Yesterday here in Austin, on my morning walk I saw a gorgeous purple iris that had opened overnight. It was covered with water droplets, but just as I leaned over to photograph it, I saw the homeowner come out to his car. I flinched, but he smiled at me. Encouraged, I said, "What a gorgeous flower. Do you mind if I photograph it?" "Of course," he grinned. "Step over the fence if you like. It's beautiful isn't it?" My whole soul smiled.
In that moment, I understood something -- in order to have the conversation we were made for, we must speak to ourselves and with one another, sacred heart to sacred heart. One of the things for which I have been most grateful over the course of this past year of practicing joy with all of you is the conversation that has ensued. That courageous conversation IS the blooming. A flower in and of itself is, of course, beautiful.
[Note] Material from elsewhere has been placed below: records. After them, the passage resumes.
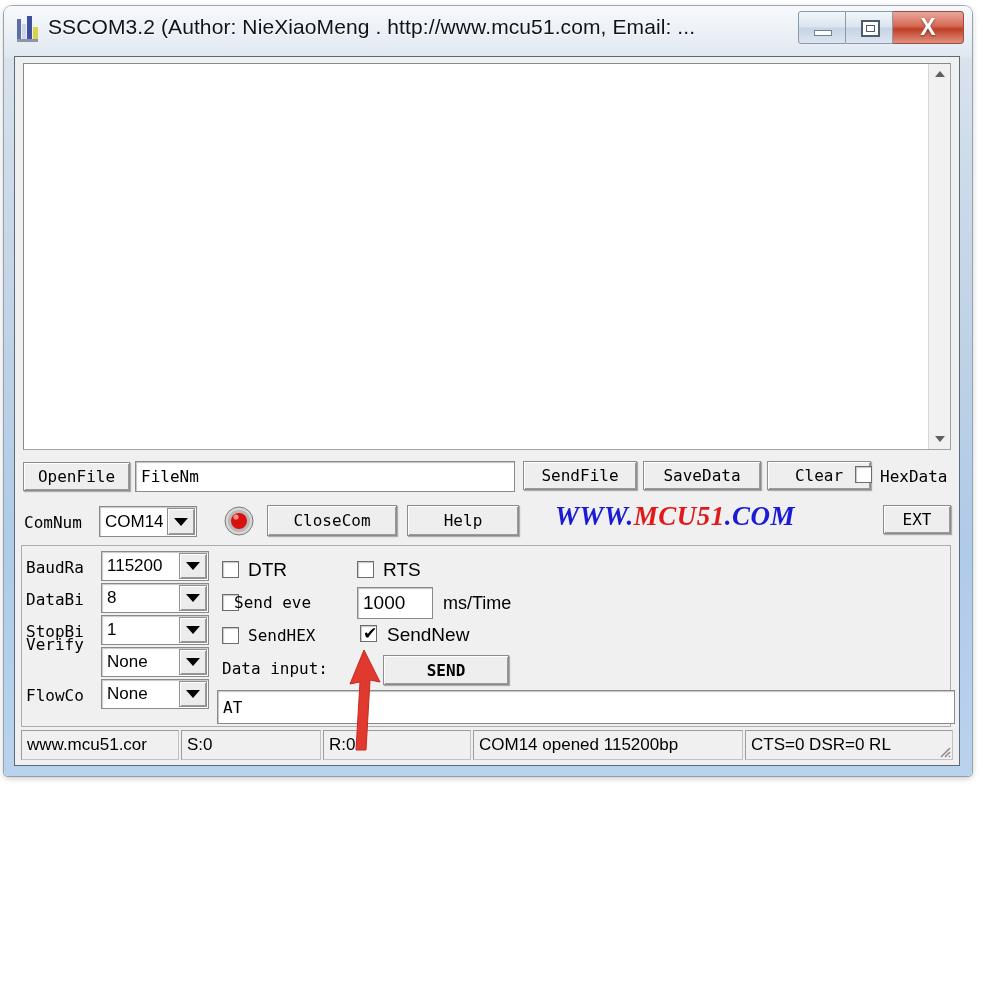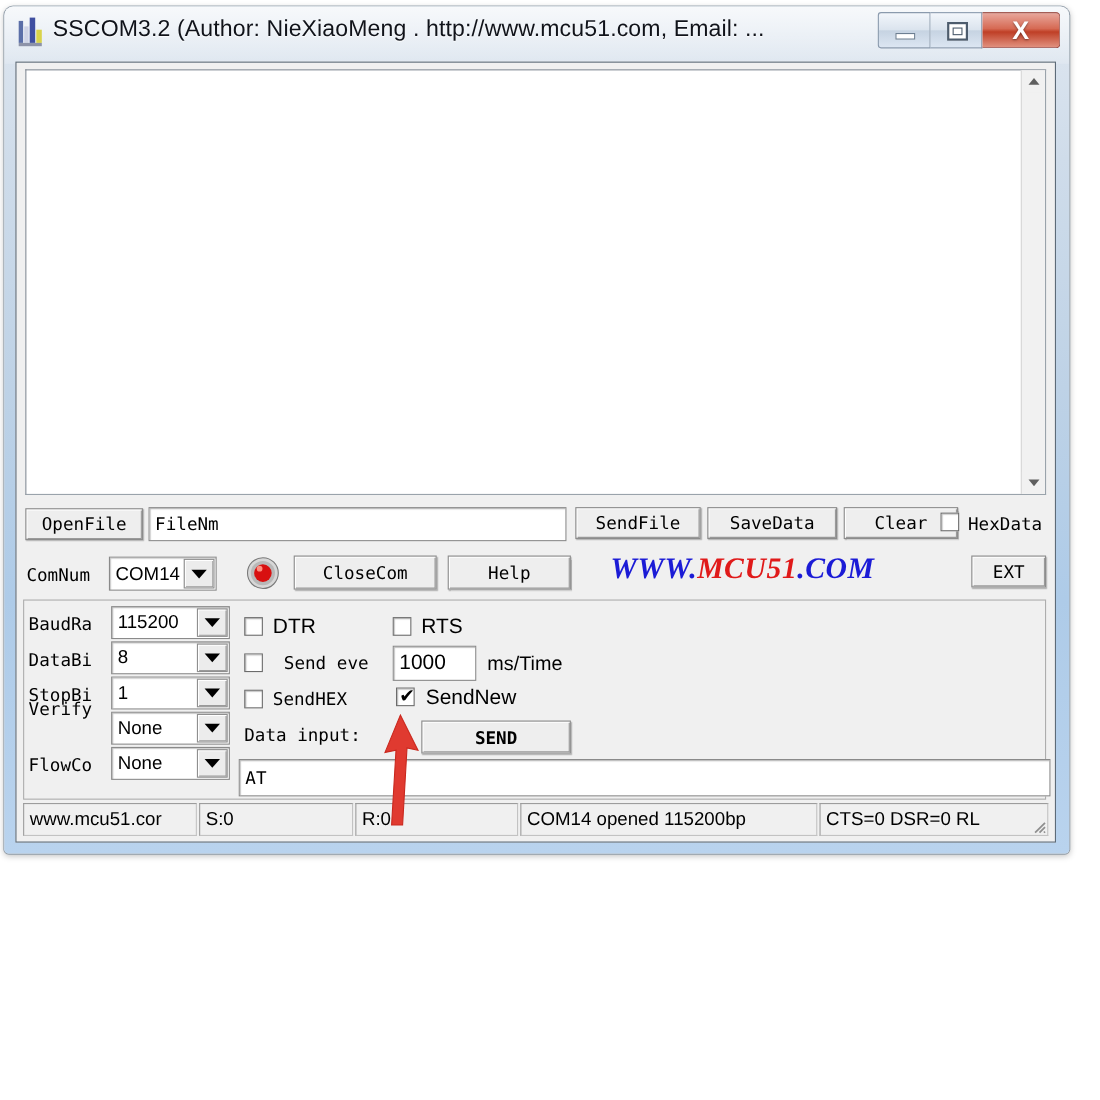--- a/index.html
+++ b/index.html
@@ -281,36 +281,36 @@
           </span>
       </div>
 
       <div class="chk" style="left:207px; top:504px;"></div>
       <div class="lbl" style="position:absolute; left:233px; top:502px; font-family:'Liberation Sans',sans-serif; font-size:19px;">DTR</div>
 
       <div class="chk" style="left:342px; top:504px;"></div>
       <div class="lbl" style="position:absolute; left:368px; top:502px; font-family:'Liberation Sans',sans-serif; font-size:19px;">RTS</div>
 
       <div class="chk" style="left:207px; top:537px;"></div>
-      <div class="lbl" style="position:absolute; left:243px; top:536px;">Send eve</div>
+      <div class="lbl" style="position:absolute; left:219px; top:536px;">Send eve</div>
 
       <div class="field" style="left:342px; top:530px; width:76px; height:32px; font-family:'Liberation Sans',sans-serif; font-size:19px;">1000</div>
       <div class="lbl" style="position:absolute; left:428px; top:536px; font-family:'Liberation Sans',sans-serif; font-size:18px;">ms/Time</div>
 
       <div class="chk" style="left:207px; top:570px;"></div>
       <div class="lbl" style="position:absolute; left:233px; top:569px;">SendHEX</div>
 
       <div class="chk" style="left:345px; top:568px;">
         <span class="tick">✔</span>
       </div>
       <div class="lbl" style="position:absolute; left:372px; top:567px; font-family:'Liberation Sans',sans-serif; font-size:19px;">SendNew</div>
 
       <div class="lbl" style="position:absolute; left:207px; top:602px;">Data input:</div>
 
-      <div class="btn3d" style="left:368px; top:598px; width:136px; height:30px; font-weight:bold;">SEND</div>
+      <div class="btn3d" style="left:368px; top:598px; width:126px; height:30px; font-weight:bold;">SEND</div>
 
       <div class="field" style="left:202px; top:633px; width:738px; height:34px;">AT</div>
 
 
       <div class="statusbar">
         <div class="spanel" style="left:0px; width:158px;">www.mcu51.cor</div>
         <div class="spanel" style="left:160px; width:140px;">S:0</div>
         <div class="spanel" style="left:302px; width:148px;">R:0</div>
         <div class="spanel" style="left:452px; width:270px;">COM14 opened 115200bp</div>
         <div class="spanel" style="left:724px; width:208px;">CTS=0 DSR=0 RL</div>

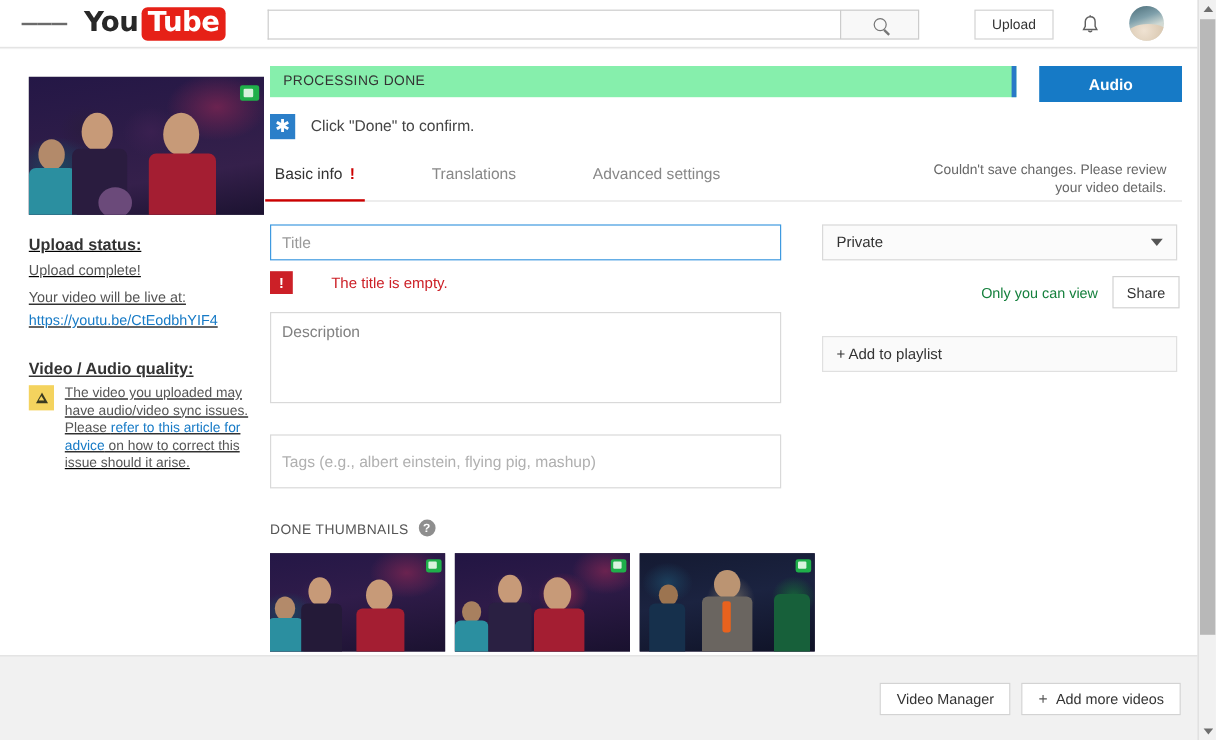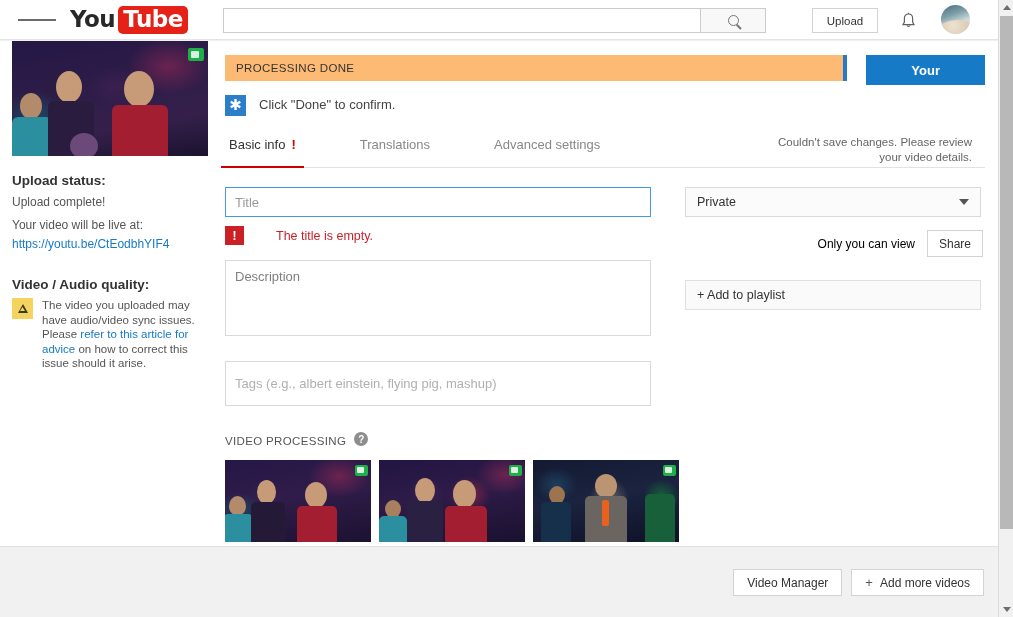--- a/index.html
+++ b/index.html
@@ -102,22 +102,22 @@
 
   
   #body-wrap {
     position: absolute; top: 41px; left: 0;
     width: 998px; height: 505px;
     background: #ffffff;
   }
 
   
   #sidebar {
-    position: absolute; left: 0; top: 0;
-    width: 212px; padding: 0 12px 0 12px;
+    position: absolute; left: 12px; top: 0;
+    width: 212px; padding: 23px 12px 0 12px; text-decoration: underline;
   }
   .preview-thumb {
     width: 196px; height: 115px;
     background:#1a1030; position:relative; overflow:hidden;
   }
   
   .ph-a { position:absolute; inset:0;
     background:
       radial-gradient(ellipse 30px 28px at 24% 38%, #2a1c3f 0%, transparent 70%),
       radial-gradient(ellipse 34px 30px at 52% 40%, #3a2050 0%, transparent 70%),
@@ -159,21 +159,21 @@
   .quality-text { font-size: 11.5px; color: #555; line-height: 14.5px; }
 
   
   #main {
     position: absolute; left: 225px; top: 0;
     width: 760px;
   }
   .banner-row { display: flex; align-items: flex-start; padding-top: 14px; }
   .banner {
     width: 624px; height: 26px;
-    background: #fdba74;
+    background: #86efac;
     display: flex; align-items: center;
     position: relative;
   }
   .banner-label {
     font-size: 11.5px; color: #333; letter-spacing: 0.35px;
     margin-left: 11px; font-weight: 500;
   }
   .banner-tick {
     position: absolute; right: 0; top: 0;
     width: 4px; height: 26px; background: #2879c7;
@@ -260,21 +260,21 @@
     font-size: 12.5px; color: #333; cursor: pointer;
   }
   .caret {
     width: 0; height: 0; border-left: 5px solid transparent;
     border-right: 5px solid transparent; border-top: 6px solid #555;
   }
   .share-row {
     display: flex; align-items: center; justify-content: flex-end;
     margin-top: 13px;
   }
-  .share-note { font-size: 12px; color: #000000; margin-right: 12px; }
+  .share-note { font-size: 12px; color: #15803d; margin-right: 12px; }
   .share-btn {
     width: 56px; height: 27px; border: 1px solid #d3d3d3;
     background: #fff; font-size: 12px; color: #333; cursor: pointer;
     display:flex;align-items:center;justify-content:center;
     font-family:"Liberation Sans",sans-serif;
   }
   .playlist-btn {
     width: 296px; height: 30px; margin-top: 23px;
     border: 1px solid #e0e0e0; background: #fafafa;
     display: flex; align-items: center; padding-left: 11px;
@@ -438,21 +438,21 @@
       </div>
     </div>
 
     <div id="main">
 
       <div class="banner-row">
         <div class="banner">
           <span class="banner-label">PROCESSING DONE</span>
           <span class="banner-tick"></span>
         </div>
-        <button class="done-btn">Your</button>
+        <button class="done-btn">Audio</button>
       </div>
 
       <div style="position:relative;">
         <div class="confirm-row">
           <div class="star-box">
             <span class="star-glyph">✱</span>
           </div>
           <div class="confirm-text">Click "Done" to confirm.</div>
         </div>
         <div class="save-err">Couldn't save changes. Please review your video details.</div>
@@ -495,21 +495,21 @@
           <div class="share-row">
             <span class="share-note">Only you can view</span>
             <div class="share-btn">Share</div>
           </div>
 
           <div class="playlist-btn">+ Add to playlist</div>
         </div>
       </div>
 
       <div class="thumbs-head">
-        <span class="thumbs-label">VIDEO PROCESSING</span>
+        <span class="thumbs-label">DONE THUMBNAILS</span>
         <span class="help-icon">?</span>
       </div>
 
       <div class="thumbs-row">
 
         <div class="thumb">
           <div class="tb-a"></div>
           <div class="tb-fig" style="left:4px;top:36px;width:17px;height:20px;background:#b38a6a;"></div>
           <div class="tb-torso" style="left:-2px;top:54px;width:30px;height:30px;background:#2b8fa0;"></div>
           <div class="tb-fig" style="left:32px;top:20px;width:19px;height:24px;background:#c79a78;"></div>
But a flower that is seen, smelled, cherished, and enJOYed -- well, that is the shared beauty of our blooming.
This past week, one storm after another has rolled into the Hill Country and rumbled through my life. But this same week, courageous conversation after courageous conversation has been had, with all my fellow wildflower, with so much love. Like the bluebonnets, who began this week poking their timid heads up from the grass and now, drenched by the storms, are covering the fields in purple profusion, I feel bloomed by the watering of all the love I am feeling in my life. And for that, whatever weather next week may bring, I am grateful beyond measure.
My fellow joy practitioners, let us remember that joy is best experienced in the sharing of it. Let us all become the humans we've been heading for -- by continuing to have the courageous conversations that seed our hidden harvests, and by doing whatever it takes to give ourselves the room for blooming. Or, as "Room for Blooming" reminds us: "Life is the story of Love is the inspiration. Out of the confusion comes the illumination. Headed for brighter days, new ways and fascinations. Life is the story of Love is the inspiration." Let's all sing along as we blossom into joy and become the human harvests of Love!